Marc 6, 45-52

Une traversée hallucinée

Dom David-Marc d’Hamonville

Marc, l’histoire d’un choc, p. 129s

 

Marc donne une vision surplombante, comme par satellite, de la situation spatiale des protagonistes : Le bateau était au milieu de la mer, et lui, seul, sur la terre.

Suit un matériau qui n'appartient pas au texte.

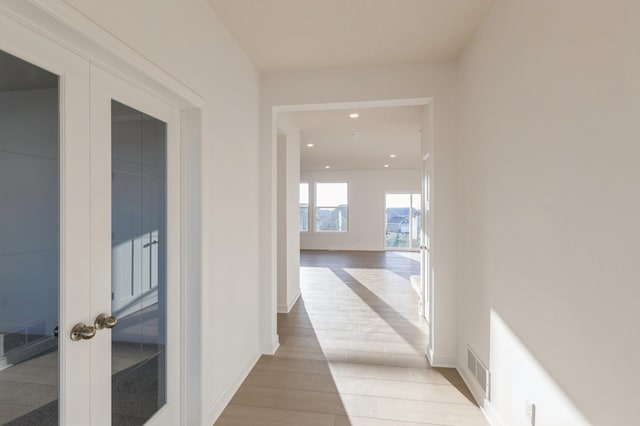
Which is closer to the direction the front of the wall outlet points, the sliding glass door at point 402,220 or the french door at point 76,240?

A cette situation objective correspond une situation subjective qui se trouve aussitôt explicitée et mise en images d’une façon frappante : Jésus, sur la terre, est d’une parfaite stabilité, solidement ancré à son Père par la prière, tellement bien les pieds sur terre qu’il en est rendu capable de marcher sur la mer ! La précision et il voulait les dépasser fait peut-être résonner le verbe passer au sens du passage de la mer qui reste le haut fait de la sortie d’Egypte, la libération d’Israël. Lors de la tempête apaisée, au chapitre 4 de Marc, Jésus se contentait de dormir paisiblement ; cette fois, il marche sur la mer, et il passe, manifestant une puissance active et souveraine. L’une des paroles qu’il leur adresse, c’est moi, est à double portée ; au-delà de la formule banale, destinée à le faire reconnaître, on peut y lire les prémices d’une revendication d’autorité divine qui retentira à nouveau au procès de Jésus, formule tirée d’un oracle d’Isaïe destiné à rassurer Israël en situation de grand désarroi : Pour que vous sachiez, que vous croyiez et que vous compreniez que Moi, je suis.

Les disciples, eux, au milieu de la mer, sont en proie à toutes les turbulences possibles, extérieures et intérieures.

Ce contraste entre l’attitude de Jésus et celle des disciples se traduit par un double regard, aux effets diamétralement opposés.

Jésus, voyant leurs vains efforts, leur désarroi, leurs tourments, vient à eux, tandis qu’eux-mêmes, voyant Jésus qui vient à eux, marchant sur la mer, avec une aisance déconcertante, restent en état d’hallucination, de bouleversement, de sidération, et cet état perdure en sa présence, alors qu’il est là de nouveau près d’eux, dans le bateau. La description du narrateur multiplie les traits qui marquent cet état de choc.

Par rapport à la tempête apaisée, la progression de l’incompréhension est très sensible. Plus Jésus se révèle, plus les disciples se referment, la peur et la sidération tenant place d’une confiance et d’une foi qui n’arrivent pas à naître.